A photo from 1942 showing one of the streets of the Będzin ghetto.

In the face of the impending deportation, Rutka asked her friend, a Polish woman, Stasia Sapińska, to keep her diary:"I would like it to stay after me." In August 1943, along with other Będzin Jews, she was sent to Auschwitz. She was only 14 years old. She probably died in the gas chamber, although the account of the camp prisoner, Zofia Minc, has also been preserved, who claimed that Rutka survived the selection and died only later - of cholera.

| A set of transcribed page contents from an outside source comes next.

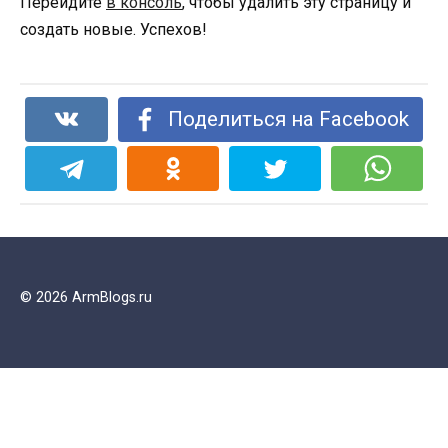
Перейдите
в консоль
, чтобы удалить эту страницу и
создать новые. Успехов!
Поделиться на Facebook
© 2026 ArmBlogs.ru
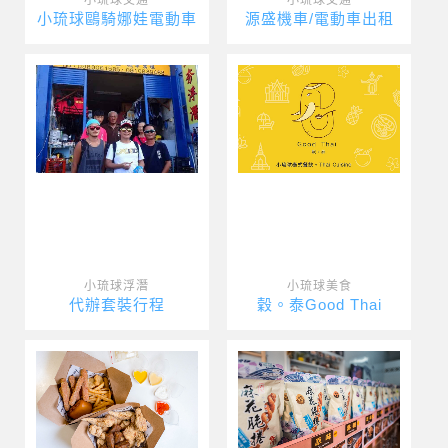
小琉球鷗騎娜娃電動車
源盛機車/電動車出租
小琉球浮潛
小琉球美食
代辦套裝行程
穀。泰Good Thai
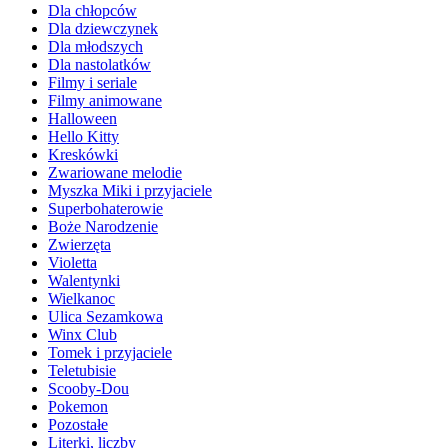
Dla chłopców
Dla dziewczynek
Dla młodszych
Dla nastolatków
Filmy i seriale
Filmy animowane
Halloween
Hello Kitty
Kreskówki
Zwariowane melodie
Myszka Miki i przyjaciele
Superbohaterowie
Boże Narodzenie
Zwierzęta
Violetta
Walentynki
Wielkanoc
Ulica Sezamkowa
Winx Club
Tomek i przyjaciele
Teletubisie
Scooby-Dou
Pokemon
Pozostałe
Literki, liczby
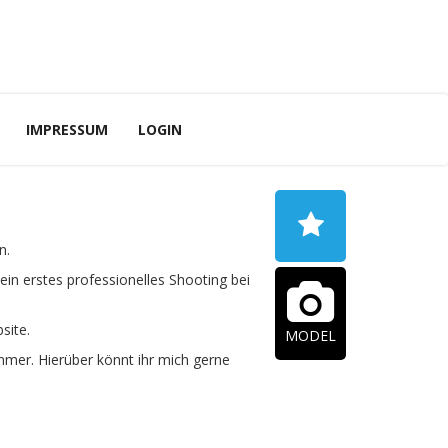
IMPRESSUM
LOGIN
n.
in erstes professionelles Shooting bei
site.
MODEL
mer. Hierüber könnt ihr mich gerne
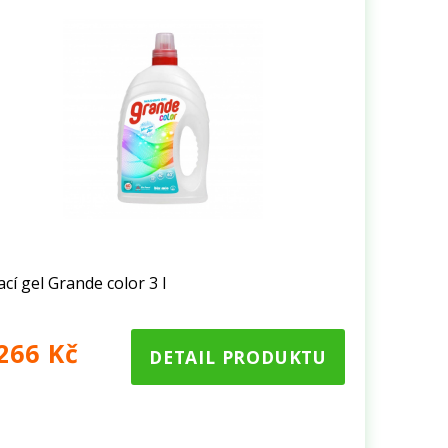
ací gel Grande color 3 l
266 Kč
DETAIL PRODUKTU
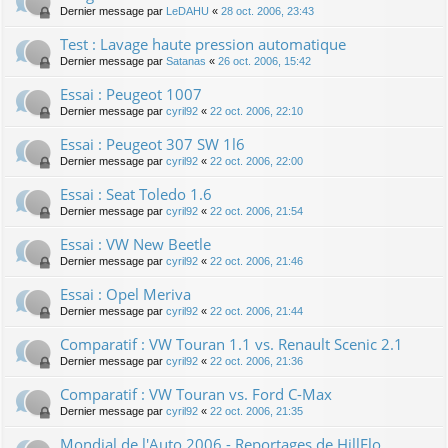
Dernier message par
LeDAHU
«
28 oct. 2006, 23:43
Test : Lavage haute pression automatique
Dernier message par
Satanas
«
26 oct. 2006, 15:42
Essai : Peugeot 1007
Dernier message par
cyril92
«
22 oct. 2006, 22:10
Essai : Peugeot 307 SW 1l6
Dernier message par
cyril92
«
22 oct. 2006, 22:00
Essai : Seat Toledo 1.6
Dernier message par
cyril92
«
22 oct. 2006, 21:54
Essai : VW New Beetle
Dernier message par
cyril92
«
22 oct. 2006, 21:46
Essai : Opel Meriva
Dernier message par
cyril92
«
22 oct. 2006, 21:44
Comparatif : VW Touran 1.1 vs. Renault Scenic 2.1
Dernier message par
cyril92
«
22 oct. 2006, 21:36
Comparatif : VW Touran vs. Ford C-Max
Dernier message par
cyril92
«
22 oct. 2006, 21:35
Mondial de l'Auto 2006 - Reportages de HillFlo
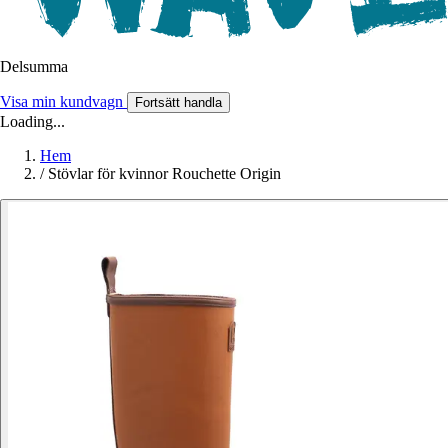
Delsumma
Visa min kundvagn
Fortsätt handla
Loading...
Hem
/
Stövlar för kvinnor Rouchette Origin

In 2006, the world heard the message "A diary of a Jewish girl from Będzin has been found!" Nobody could believe that Stanisława Sapińska had kept the testimony of the extermination of Będzin Jews for over 60 years. And yet - the diary was soon published in several languages, and Rutka was hailed as the "Polish Anne Frank".

Bibliography:

  1. Justyna Kowalska-Leder, The Holocaust Experience from the Child's Perspective in Polish Personal Document Literature , Wrocław 2009.
  2. Mary Berg, Diary from the Warsaw Ghetto , Warsaw 1983.
  3. Renia Knoll, Journal , Warsaw 2012.
  4. Rutka Laskier, Diary , Bedzin 2008.